In the standard lipid panel that most of us get, Lp(a) “hides” in the LDL-C number. What I mean here is that, absent a break out for Lp(a) specifically, Lp(a) will be included in your overall LDL-C number. 6 As the latest update in my Lp(a) numbers shows on the table below, I have had blood tests where my Lp(a) has been high despite LDL-C numbers that are fairly good at just over 100 mg/DL.
What constitutes “high” Lp(a)?
According to the National Lipid Association website, Lp(a) is considered elevated at levels greater than 50 mg/DL or 125 nmol/L.
There is strong evidence to suggest that elevated plasma Lp(a) levels (greater than 50 mg/dL or 125 nmol/L) are an independent – and possibly causal – risk factor for heart disease.
How I discovered elevated Lp(a)
Lp(a) first came on my radar after doing a Boston Heart Diagnostics Cardio panel.
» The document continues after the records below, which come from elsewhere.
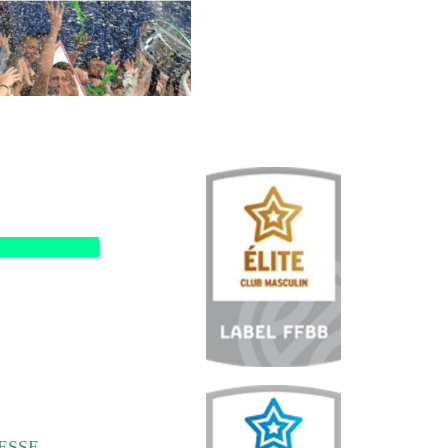
RESSE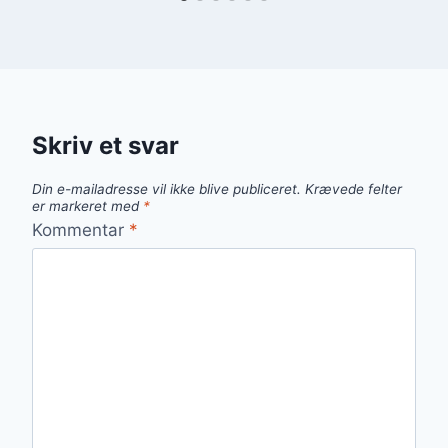
Skriv et svar
Din e-mailadresse vil ikke blive publiceret.
Krævede felter
er markeret med
*
Kommentar
*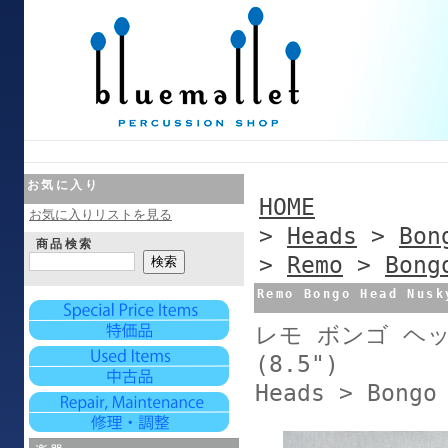
お気に入り
HOME
お気に入りリストを見る
>
Heads
>
Bon
商品検索
>
Remo
>
Bong
Remo Bongo Head Nusk
レモ ボンゴ ヘッド
(8.5")
Heads > Bongo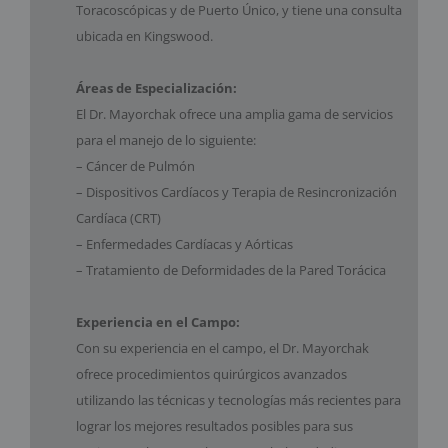
Toracoscópicas y de Puerto Único, y tiene una consulta
ubicada en Kingswood.
Áreas de Especialización:
El Dr. Mayorchak ofrece una amplia gama de servicios
para el manejo de lo siguiente:
– Cáncer de Pulmón
– Dispositivos Cardíacos y Terapia de Resincronización
Cardíaca (CRT)
– Enfermedades Cardíacas y Aórticas
– Tratamiento de Deformidades de la Pared Torácica
Experiencia en el Campo:
Con su experiencia en el campo, el Dr. Mayorchak
ofrece procedimientos quirúrgicos avanzados
utilizando las técnicas y tecnologías más recientes para
lograr los mejores resultados posibles para sus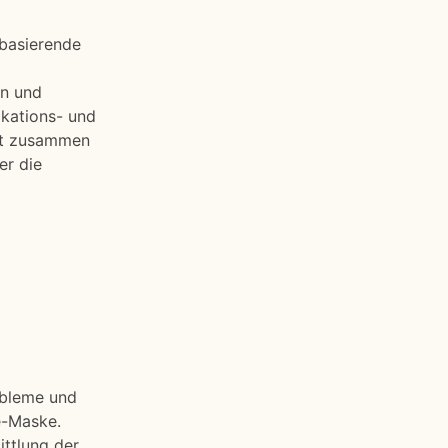
bbasierende
en und
kations- und
lt zusammen
er die
obleme und
e-Maske.
ttlung der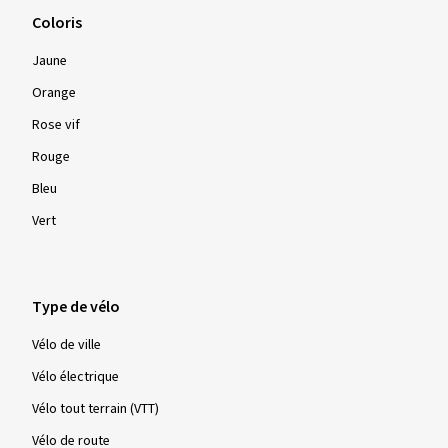
Coloris
Jaune
Orange
Rose vif
Rouge
Bleu
Vert
Type de vélo
Vélo de ville
Vélo électrique
Vélo tout terrain (VTT)
Vélo de route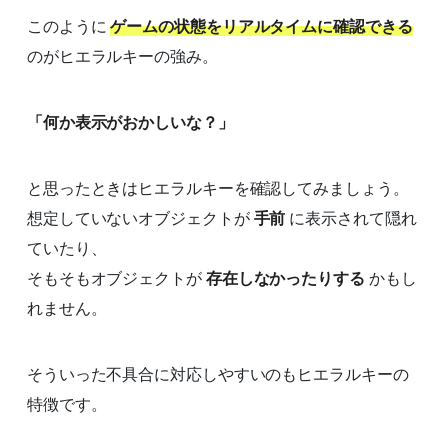
このように
ゲームの状態をリアルタイムに確認できる
のがヒエラルキーの強み。
「何か表示がおかしいな？」
と思ったときはヒエラルキーを確認してみましょう。
想定していないオブジェクトが
手前
に表示されて隠れ
ていたり、
そもそもオブジェクトが
存在しなかったりする
かもし
れません。
そういった不具合に対応しやすいのもヒエラルキーの
特徴です。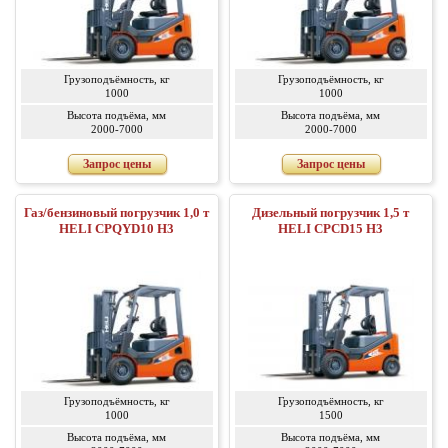
Грузоподъёмность, кг
Грузоподъёмность, кг
1000
1000
Высота подъёма, мм
Высота подъёма, мм
2000-7000
2000-7000
Запрос цены
Запрос цены
Газ/бензиновый погрузчик 1,0 т
Дизельный погрузчик 1,5 т
HELI CPQYD10 H3
HELI CPСD15 H3
Грузоподъёмность, кг
Грузоподъёмность, кг
1000
1500
Высота подъёма, мм
Высота подъёма, мм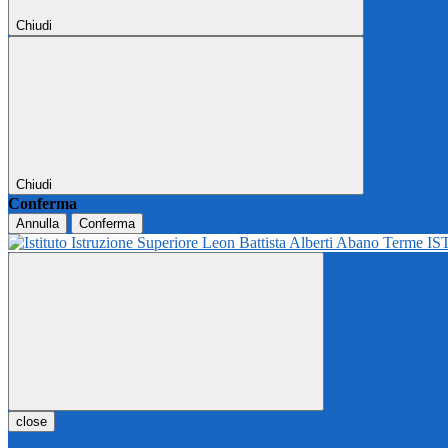
Chiudi
Chiudi
Conferma
Annulla
Conferma
IS
close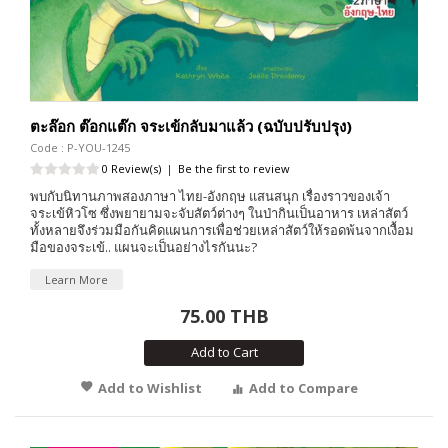
ตะล๊อก ต๊อกแต๊ก จระเข้กลับมาแล้ว (ฉบับปรับปรุง)
Code : P-YOU-1245
0 Review(s)
|
Be the first to review
พบกับนิทานภาพสองภาษา ไทย-อังกฤษ แสนสนุก เรื่องราวของเจ้า
จระเข้หิวโซ ซึ่งพยายามจะจับสัตว์ต่างๆ ในป่ากินเป็นอาหาร เหล่าสัตว์
ทั้งหลายจึงร่วมมือกันคิดแผนการเพื่อช่วยเหล่าสัตว์ให้รอดพ้นจากเงื้อม
มือของจระเข้.. แผนจะเป็นอย่างไรกันนะ?
Learn More
75.00 THB
Add to Cart
Add to Wishlist
Add to Compare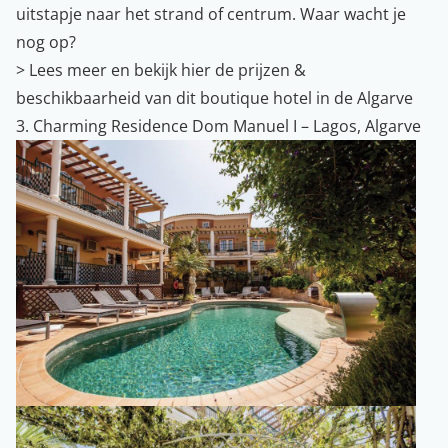
uitstapje naar het strand of centrum. Waar wacht je
nog op?
>
Lees meer en bekijk hier de prijzen &
beschikbaarheid van dit boutique hotel in de Algarve
3. Charming Residence Dom Manuel I – Lagos, Algarve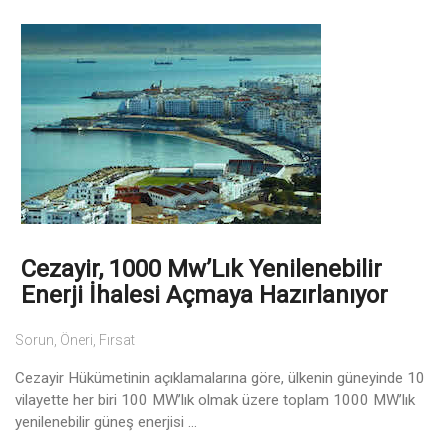
Cezayir, 1000 Mw’Lık Yenilenebilir
Enerji İhalesi Açmaya Hazırlanıyor
Sorun, Öneri, Fırsat
Cezayir Hükümetinin açıklamalarına göre, ülkenin güneyinde 10
vilayette her biri 100 MW’lık olmak üzere toplam 1000 MW’lık
yenilenebilir güneş enerjisi ...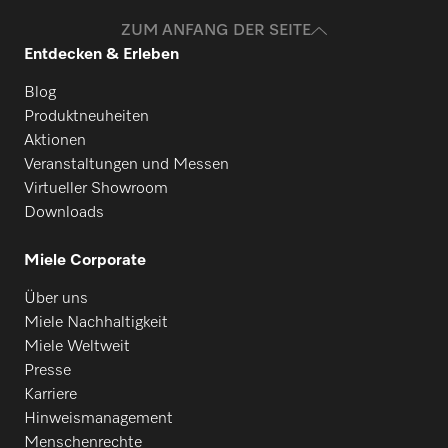
ZUM ANFANG DER SEITE
Entdecken & Erleben
Blog
Produktneuheiten
Aktionen
Veranstaltungen und Messen
Virtueller Showroom
Downloads
Miele Corporate
Über uns
Miele Nachhaltigkeit
Miele Weltweit
Presse
Karriere
Hinweismanagement
Menschenrechte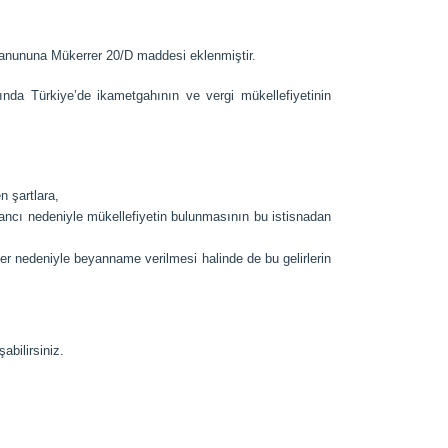
 Kanununa Mükerrer 20/D maddesi eklenmiştir.
nda Türkiye’de ikametgahının ve vergi mükellefiyetinin
n şartlara,
ancı nedeniyle mükellefiyetin bulunmasının bu istisnadan
ler nedeniyle beyanname verilmesi halinde de bu gelirlerin
abilirsiniz.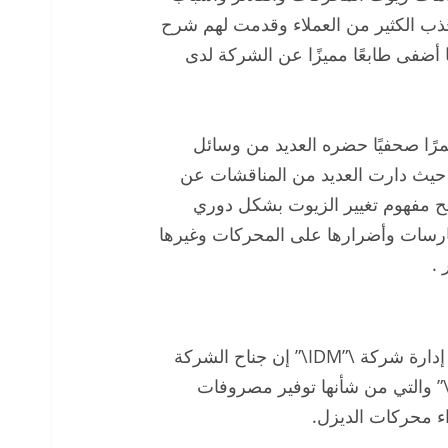
ذب الكثير من العملاء وقدمت لهم شرح
ا أضفى طابعًا مميزًا عن الشركة لدى
رًا صحفيًا حضره العديد من وسائل
 حيث دارت العديد من المناقشات عن
ح مفهوم تغيير الزيوت بشكل دوري
مارسات وأضرارها على المحركات وغيرها
 .
في سياق متصل قال محمد عفيفي رئيس مجلس إدارة شركة \”IDM\” إن جناح الشركة
\” والتي من شأنها توفير مصروفات
اء محركات الديزل.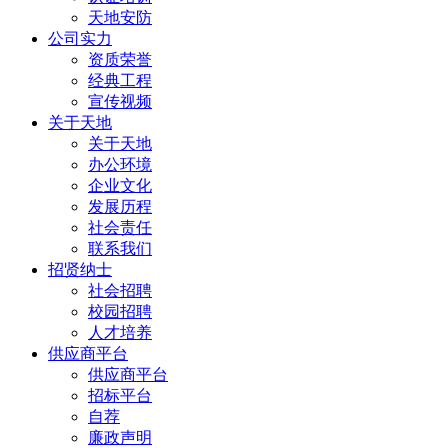
天地安防
公司实力
资质荣誉
经典工程
宣传视频
关于天地
关于天地
办公环境
企业文化
发展历程
社会责任
联系我们
招贤纳士
社会招聘
校园招聘
人才培养
供应商平台
供应商平台
招标平台
自荐
廉政声明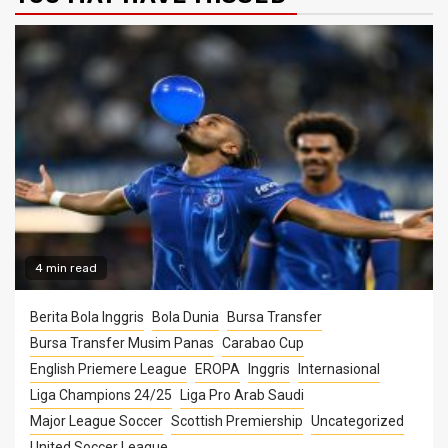
4 min read
Berita Bola Inggris
Bola Dunia
Bursa Transfer
Bursa Transfer Musim Panas
Carabao Cup
English Priemere League
EROPA
Inggris
Internasional
Liga Champions 24/25
Liga Pro Arab Saudi
Major League Soccer
Scottish Premiership
Uncategorized
United Soccer League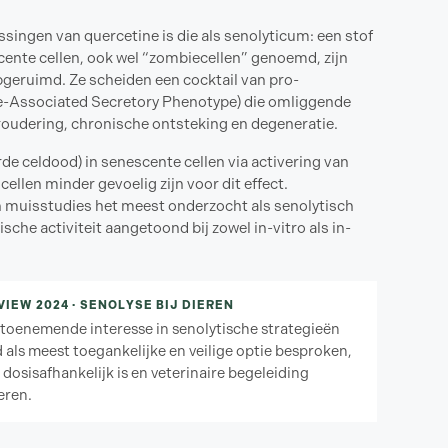
singen van quercetine is die als senolyticum: een stof
scente cellen, ook wel “zombiecellen” genoemd, zijn
opgeruimd. Ze scheiden een cocktail van pro-
ce-Associated Secretory Phenotype) die omliggende
roudering, chronische ontsteking en degeneratie.
 celdood) in senescente cellen via activering van
ellen minder gevoelig zijn voor dit effect.
n muisstudies het meest onderzocht als senolytisch
sche activiteit aangetoond bij zowel in-vitro als in-
VIEW 2024 · SENOLYSE BIJ DIEREN
 toenemende interesse in senolytische strategieën
als meest toegankelijke en veilige optie besproken,
dosisafhankelijk is en veterinaire begeleiding
eren.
My lipid markers were generally ok, but at 43 mg/dl on one test, and with previous results at 46 and 49 mg/dl, my Lp(a) number was labeled “borderline.”
After reviewing my charts, my doctor told me there wasn’t much I could do to lower Lp(a).
“Lp(a) is genetic, you can’t change it all that much. It’s possible Niacin could help”
That’s never fun to hear for a metric that is tied to increased risk of heart disease, but I resolved to try nonetheless.
My Lp(a) results
While lowering Lp(a) through diet is certainly difficult, over the years, I have seen my Lp(a) number fluctuate. Exactly why the numbers have changed is impossible to say, but I do believe there is a link to how much dietary cholesterol I eat.
John's Lp(a) progress
The Cleveland Clinic references a study that looked at 5,000 patients with elevated Lp(a). When the LDL in these patients was brought down (not specified whether this was LDL-C or LDL-P), the “increased risk for mortality from Lp(a) was negligible.”
These are the studies that offer good news for those of us who need to keep an eye on Lp(a). Since Lp(a) is carried on the LDL particle, it needs LDL to do damage.
The less LDL to bind to, the less Lp(a).
Does Niacin lower Lp(a)?
When I first saw a blood panel that had elevated Lp(a), my doctor began discussing Niacin as a supplement, as there is some data to suggest that Niacin can reduce Lp(a) levels, although there is no evidence that Niacin reduces primary outcome clinical events in in its three major trials in persons with elevated CV-risk, and there was no event reduction even in people who saw a drop in Lp(a) when taking Niacin.
- CDP Trial – no benefit in taking Niacin
- AIM-HIGH Trial – no benefit in taking Niacin
- HPS-THRIVE Trial – no benefit in taking Niacin
The bottom line is that we have evidence that Niacin may lower Lp(a) in some individuals, but we do not have evidence it makes a difference in reducing heart attacks and strokes, and all of these trials report serious side effects in patients using Niacin.
Additional resources and key takeaways
For me, the key takeaway here is that elevated Lp(a) is a sign that an individual must be even more vigilant about maintaining proper “cardiovascular hygiene.” Although Lp(a) may not move with ease, it’s worth the effort to determine what drives your LDL-P number and make the changes you need to to get that number in line, which usually will mean less than 1,000.